Please continue the report on the two Messer bills passed by the House Financial Services Committee, picking up right after its final sentence.

═══ Text for analysis ═══

Financial Services Committee passes two Messer bills out of Committee


Bills combat Fed regulations threatening to stifle local infrastructure projects and fix the SIFI designation process

WASHINGTON – November 5, 2015 – (RealEstateRama) — The House Committee on Financial Services marked-up and passed two of Congressman Luke Messer’s (IN-06) bills, H.R. 2209 and H.R. 3857.

The first bill (H.R. 2209) encourages financial institutions to continue to invest in local communities following new banking regulations that threaten to slow or even stop cash flow for crucial infrastructure projects like roads, bridges, or even schools.

In the wake of the 2008 economic downturn, regulators created new international banking standards that require banks to have enough cash-on-hand or High-Quality Liquid Assets (HQLAs) to cover their cash outflows for 30 days in case of a future financial meltdown. Unfortunately, under the new banking rules, state and local government bonds are not considered liquid assets even though some corporate bonds and some foreign government bonds are considered such assets.

═══ Information supplied ═══

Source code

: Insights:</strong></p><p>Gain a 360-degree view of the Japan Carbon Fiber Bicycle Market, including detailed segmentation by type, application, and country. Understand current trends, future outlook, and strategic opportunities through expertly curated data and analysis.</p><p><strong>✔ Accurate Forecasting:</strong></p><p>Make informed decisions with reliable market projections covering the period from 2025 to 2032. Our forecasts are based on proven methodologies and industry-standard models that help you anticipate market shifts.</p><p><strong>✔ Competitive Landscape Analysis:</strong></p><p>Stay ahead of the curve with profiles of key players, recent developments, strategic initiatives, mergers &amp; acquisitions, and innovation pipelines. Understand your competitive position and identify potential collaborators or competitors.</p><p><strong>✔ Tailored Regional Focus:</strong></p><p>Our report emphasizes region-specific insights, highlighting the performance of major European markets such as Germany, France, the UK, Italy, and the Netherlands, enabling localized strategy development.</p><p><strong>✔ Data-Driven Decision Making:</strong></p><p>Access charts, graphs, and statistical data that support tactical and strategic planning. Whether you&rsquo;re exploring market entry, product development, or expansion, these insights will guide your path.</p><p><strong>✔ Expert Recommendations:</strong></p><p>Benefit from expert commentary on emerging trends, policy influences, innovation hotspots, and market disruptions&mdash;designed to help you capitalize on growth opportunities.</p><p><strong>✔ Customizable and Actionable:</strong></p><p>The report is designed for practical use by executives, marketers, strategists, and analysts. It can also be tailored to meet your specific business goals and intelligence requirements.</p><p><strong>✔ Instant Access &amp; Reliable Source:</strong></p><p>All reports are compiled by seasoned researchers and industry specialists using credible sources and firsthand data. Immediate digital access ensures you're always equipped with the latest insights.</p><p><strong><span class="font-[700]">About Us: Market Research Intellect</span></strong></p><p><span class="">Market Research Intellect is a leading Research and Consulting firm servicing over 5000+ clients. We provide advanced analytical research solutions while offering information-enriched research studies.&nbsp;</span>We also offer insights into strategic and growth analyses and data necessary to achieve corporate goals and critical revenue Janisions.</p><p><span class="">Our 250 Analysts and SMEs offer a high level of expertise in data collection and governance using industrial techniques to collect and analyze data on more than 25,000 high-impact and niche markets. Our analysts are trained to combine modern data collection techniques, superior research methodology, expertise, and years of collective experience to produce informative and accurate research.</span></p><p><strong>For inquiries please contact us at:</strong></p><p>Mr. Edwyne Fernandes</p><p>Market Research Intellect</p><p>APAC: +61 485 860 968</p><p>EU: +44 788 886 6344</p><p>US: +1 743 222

═══

#### Exercise output:
This regulatory misstep has discouraged financial institutions from holding municipal debt and many are concerned this policy will force governments to reduce or even stop projects that are financed with municipal bonds. Congressman Messer’s bill fixes current banking regulations to allow municipal bonds to be considered HQLAs.

“A lot of times, it seems like bank regulations have very little impact on our day-to-day lives,” said Congressman Messer. “But, that’s just not the case here. By excluding all municipal securities from HQLA eligibility, financial institutions are discouraged from holding municipal debt. This has a real-world impact. It could raise borrowing costs for state and local governments to finance infrastructure projects and force municipalities to reduce, or even stop, projects that are financed with municipal bonds. We can’t allow Federal bureaucrats to promote policies that disincentivize investment in our local communities.”

State Treasurer Kelly Mitchell had this to say about the bill: “H.R. 2209 allows banks to keep the costs of borrowing low to our communities which strengthens local governments’ ability to meet the needs of Hoosiers throughout our state. I want to thank Congressman Messer for his leadership on this important issue.”

The second bill (H.R. 3857) that passed through the House Financial Services Committee on Wednesday requires Federal regulators to follow current law when designating non-bank Systemically Important Financial Institutions or SIFIs.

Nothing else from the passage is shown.